A sound woke Marle from her dream.  She was grateful, however, because she’d been trying to wake up for some time.  In the dream, she was reliving watching Crono die.  It was bad enough the first time; she didn’t ever want to have to go through it again. Next time, they might not be able to bring him back.

A soft moan drew her attention to Frog, curled into a ball, and she realized that he must have been responsible for waking her up.  He shook his head and muttered something incoherent.  “I wonder what he’s dreaming about,” Marle whispered, not intending to speak out loud.

“What do you think he dreams about?”

Marle gasped and whirled around to see Magus leaning against the tree behind her.  “Oh, Magus,” she breathed.  “It’s just you.”  He scoffed.

“Only you, Nadia, would say that about me,” he laughed.

She moved over to sit against his tree.  “Weren’t you over there?” she asked, pointing across the campsite.

He shrugged.  “I moved.  What are you doing up, anyway?”

“I might ask you the same thing.”

“True, but I asked first, so you’re obliged to answer.”

Marle sighed.  “I just keep thinking about Crono.  I don’t know what I’d have done if we hadn’t been able to get that Chrono Trigger from Gasper.”

“You really love him, don’t you?” Magus asked incredulously.

Marle nodded.  “Yeah, I do.  I’d do anything for him.”

“I never understood that.  How could anyone feel that way for someone else?”

“I don’t know.  I just do.”

Magus sighed and shook his head.  “I don’t understand.”

“Haven’t you ever loved anyone?”

Magus closed his eyes, remembering Schala.  “No,” he lied.

“…Anyway, why are you up?”

“Why do you think?  ‘Cause of him.”  He gestured toward Frog; as if on cue, the sleeping knight muttered, “Cyrus…no…” and rolled over to face away from them.

“He’s dreaming about Cyrus?”

“Actually, he’s most likely having a nightmare about ten years ago.  I guess that was pretty traumatic for him.”

Marle blinked.  “You killed his best friend in front of him then turned him into a frog, and you guess that was pretty traumatic?”

He shrugged.  “They shouldn’t have gotten in my way.”
Marle shook her head angrily.  “I don’t believe it!  How can anyone be so cold?”

“Oh, you should try it some time.  It makes things a lot easier.  No worrying about doing the right thing because it doesn’t matter.”

“Must be pretty lonely.”

“I’m used to it.”

Marle leaned her head against the tree and looked up at Magus.  He was looking somewhere off into the forest, carefully avoiding her eyes.  She sighed and looked at Frog.  He was no longer muttering and tossing, and appeared to be sleeping peacefully at last.

“You know, if I could undo it, I would,” Magus said quietly.

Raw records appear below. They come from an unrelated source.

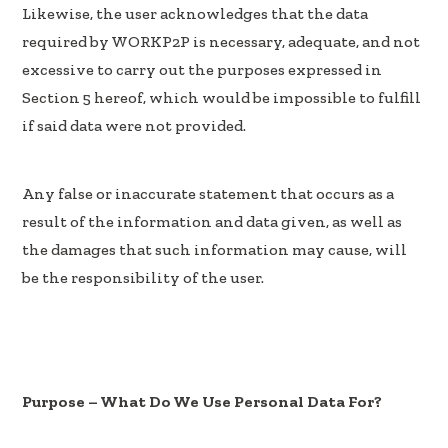
Likewise, the user acknowledges that the data
required by WORKP2P is necessary, adequate, and not
excessive to carry out the purposes expressed in
Section 5 hereof, which would be impossible to fulfill
if said data were not provided.
Any false or inaccurate statement that occurs as a
result of the information and data given, as well as
the damages that such information may cause, will
be the responsibility of the user.
Purpose – What Do We Use Personal Data For?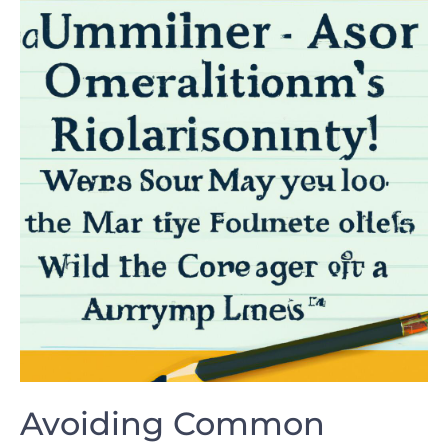
Avoiding Common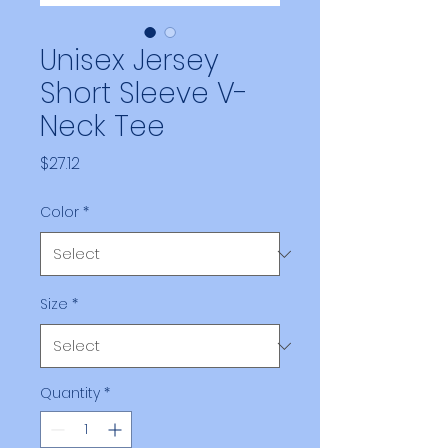
Unisex Jersey
Short Sleeve V-
Neck Tee
Price
$27.12
Color
*
Size
*
Quantity
*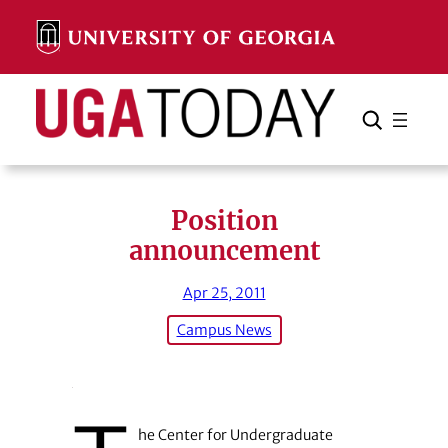
Skip
to
content
Search
Cancel
Search
Position
announcement
Apr 25, 2011
Campus News
he Center for Undergraduate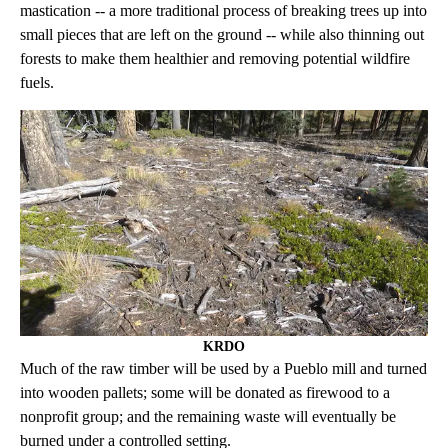
mastication -- a more traditional process of breaking trees up into
small pieces that are left on the ground -- while also thinning out
forests to make them healthier and removing potential wildfire
fuels.
KRDO
Much of the raw timber will be used by a Pueblo mill and turned
into wooden pallets; some will be donated as firewood to a
nonprofit group; and the remaining waste will eventually be
burned under a controlled setting.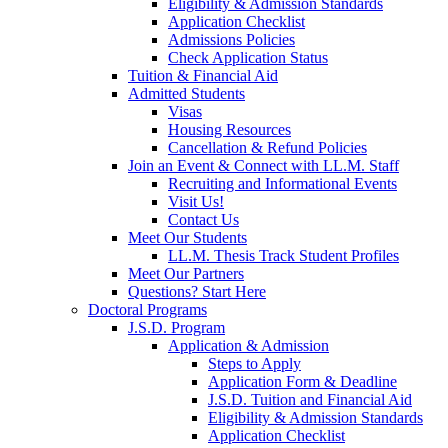
Eligibility & Admission Standards
Application Checklist
Admissions Policies
Check Application Status
Tuition & Financial Aid
Admitted Students
Visas
Housing Resources
Cancellation & Refund Policies
Join an Event & Connect with LL.M. Staff
Recruiting and Informational Events
Visit Us!
Contact Us
Meet Our Students
LL.M. Thesis Track Student Profiles
Meet Our Partners
Questions? Start Here
Doctoral Programs
J.S.D. Program
Application & Admission
Steps to Apply
Application Form & Deadline
J.S.D. Tuition and Financial Aid
Eligibility & Admission Standards
Application Checklist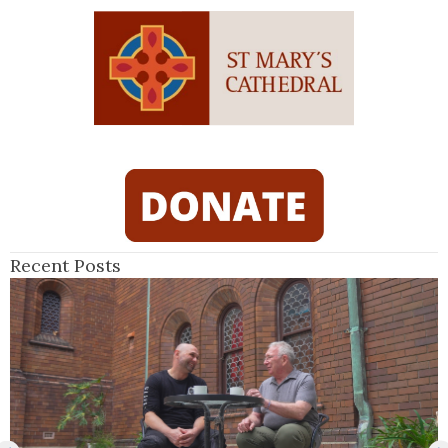
Recent Posts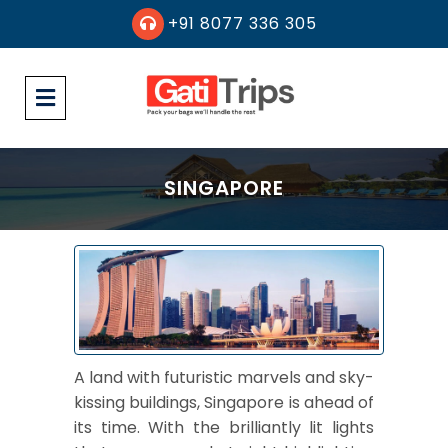
+91 8077 336 305
SINGAPORE
A land with futuristic marvels and sky-
kissing buildings, Singapore is ahead of
its time. With the brilliantly lit lights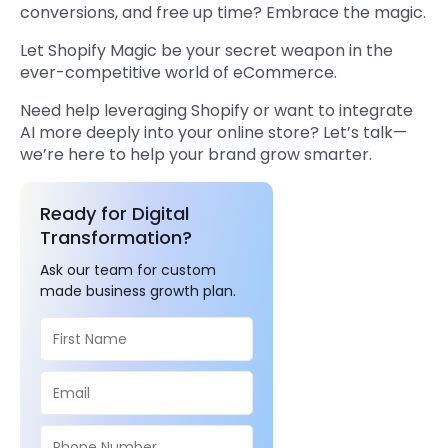
conversions, and free up time? Embrace the magic.
Let Shopify Magic be your secret weapon in the
ever-competitive world of eCommerce.
Need help leveraging Shopify or want to integrate
AI more deeply into your online store? Let’s talk—
we’re here to help your brand grow smarter.
Ready for Digital
Transformation?
Ask our team for custom
made business growth plan.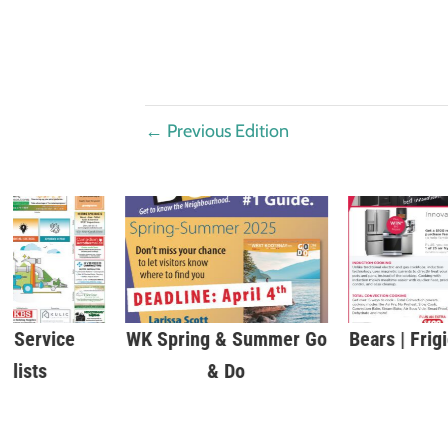
←
Previous Edition
 Service
WK Spring & Summer Go
Bears | Frig
alists
& Do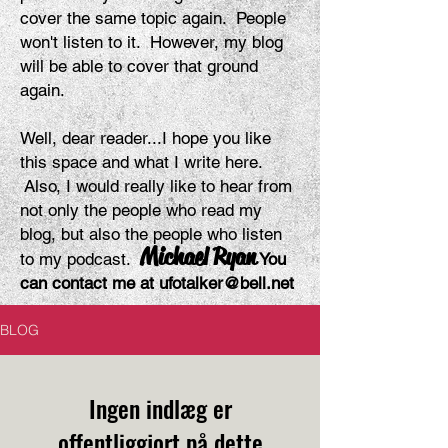
cover the same topic again. People
won't listen to it. However, my blog
will be able to cover that ground
again.
Well, dear reader...I hope you like
this space and what I write here.
Also, I would really like to hear from
not only the people who read my
blog, but also the people who listen
Michael Ryan
to my podcast.
You
can contact me at
ufotalker@bell.net
BLOG
Ingen indlæg er
offentliggjort på dette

“If I could undo what I did to him, I would.  If I still had the power to…I’d turn him back into a human, at the very least.”

“Why can’t you?”

“Lavos drained my power.  I might never get it all back.  That spell took a lot of power.”

“I see.”

“But I would.  I’d try to make things right.”

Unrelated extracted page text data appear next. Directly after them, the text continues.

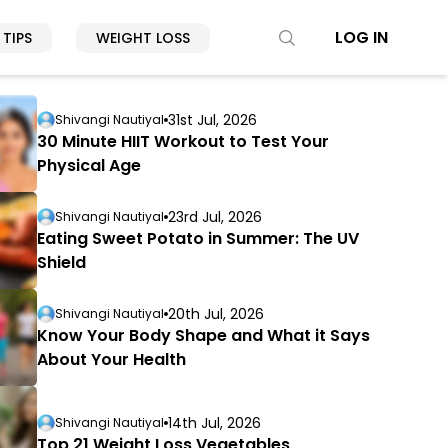
LOG IN
 TIPS
WEIGHT LOSS
31st Jul, 2026
Shivangi Nautiyal
30 Minute HIIT Workout to Test Your
Physical Age
23rd Jul, 2026
Shivangi Nautiyal
Eating Sweet Potato in Summer: The UV
Shield
20th Jul, 2026
Shivangi Nautiyal
Know Your Body Shape and What it Says
About Your Health
14th Jul, 2026
Shivangi Nautiyal
Top 21 Weight Loss Vegetables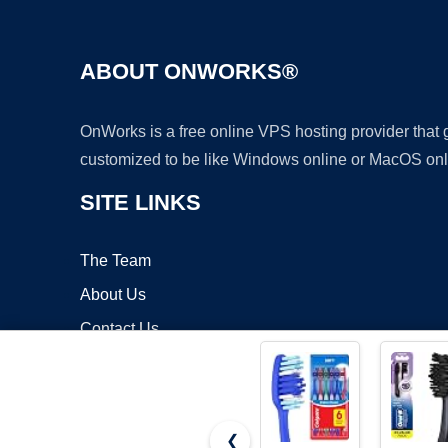
ABOUT ONWORKS®
OnWorks is a free online VPS hosting provider that
customized to be like Windows online or MacOS onl
SITE LINKS
The Team
About Us
Contact Us
Blog
❮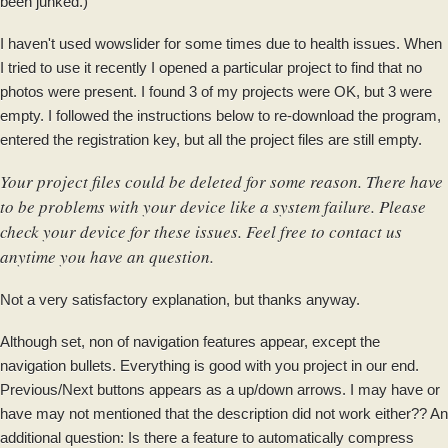
been junked.)
I haven't used wowslider for some times due to health issues. When
I tried to use it recently I opened a particular project to find that no
photos were present. I found 3 of my projects were OK, but 3 were
empty. I followed the instructions below to re-download​ the program,
entered the registration key, but all the project files are still empty.
Your project files could be deleted for some reason. There have
to be problems with your device like a system failure. Please
check your device for these issues. Feel free to contact us
anytime you have an question.
Not a very satisfactory explanation, but thanks anyway.
Although set, non of navigation features appear, except the
navigation bullets. Everything is good with you project in our end.
Previous/Next buttons appears as a up/down arrows. I may have or
have may not mentioned that the description did not work either?? An
additional question: Is there a feature to automatically compress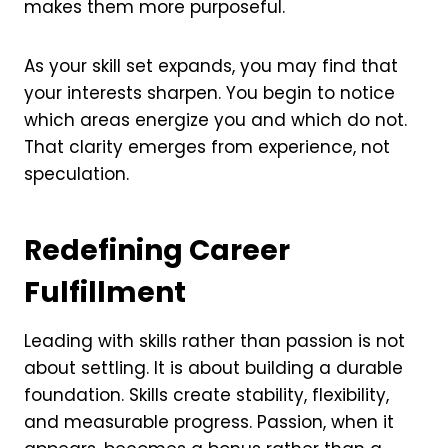
makes them more purposeful.
As your skill set expands, you may find that
your interests sharpen. You begin to notice
which areas energize you and which do not.
That clarity emerges from experience, not
speculation.
Redefining Career
Fulfillment
Leading with skills rather than passion is not
about settling. It is about building a durable
foundation. Skills create stability, flexibility,
and measurable progress. Passion, when it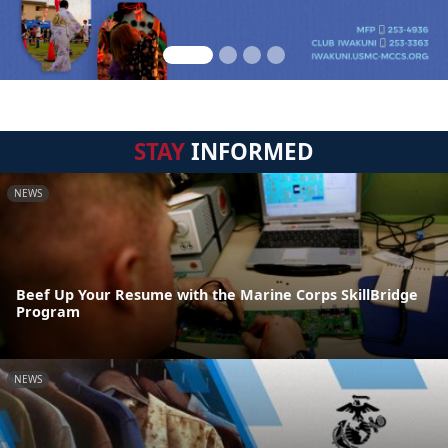
STAY
INFORMED
NEWS
Beef Up Your Resume with the Marine Corps SkillBridge
Program
NEWS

“You don’t need a lot of power to make things right.  You just need to want to.  What you did for us, helping us save Crono, that was a good start.”

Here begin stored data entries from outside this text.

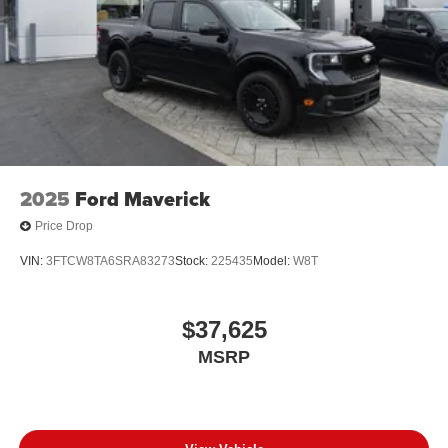
2025
Ford Maverick
Price Drop
VIN:
3FTCW8TA6SRA83273
Stock:
225435
Model:
W8T
$37,625
MSRP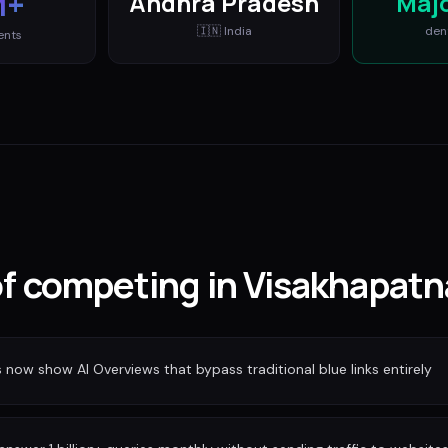
M+
Andhra Pradesh
Maj
🇮🇳
India
den
ents
 of competing in Visakhapat
ow show AI Overviews that bypass traditional blue links entirely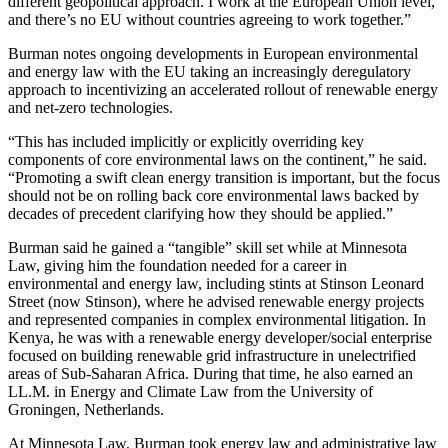
different geopolitical approach. I work at the European Union level,
and there’s no EU without countries agreeing to work together.”
Burman notes ongoing developments in European environmental
and energy law with the EU taking an increasingly deregulatory
approach to incentivizing an accelerated rollout of renewable energy
and net-zero technologies.
“This has included implicitly or explicitly overriding key
components of core environmental laws on the continent,” he said.
“Promoting a swift clean energy transition is important, but the focus
should not be on rolling back core environmental laws backed by
decades of precedent clarifying how they should be applied.”
Burman said he gained a “tangible” skill set while at Minnesota
Law, giving him the foundation needed for a career in
environmental and energy law, including stints at Stinson Leonard
Street (now Stinson), where he advised renewable energy projects
and represented companies in complex environmental litigation. In
Kenya, he was with a renewable energy developer/social enterprise
focused on building renewable grid infrastructure in unelectrified
areas of Sub-Saharan Africa. During that time, he also earned an
LL.M. in Energy and Climate Law from the University of
Groningen, Netherlands.
At Minnesota Law, Burman took energy law and administrative law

Magus looked away, not wanting to meet Marle’s grateful eyes.  She could never understand the things he had done; never understand that he could never be redeemed.  No matter what he did, Frog would never forgive him.  He sighed mournfully.

“You feel sorry.”

“…Yeah, I do.  But don’t you dare ever tell him I said that.”

Marle smiled and, saying goodnight, walked back to the spot she had occupied previously and went back to sleep.  Magus turned away and sighed sorrowfully.  Neither of them saw Frog, his eyes still closed, smile slightly, nor did they hear him whisper, “I forgive thee.”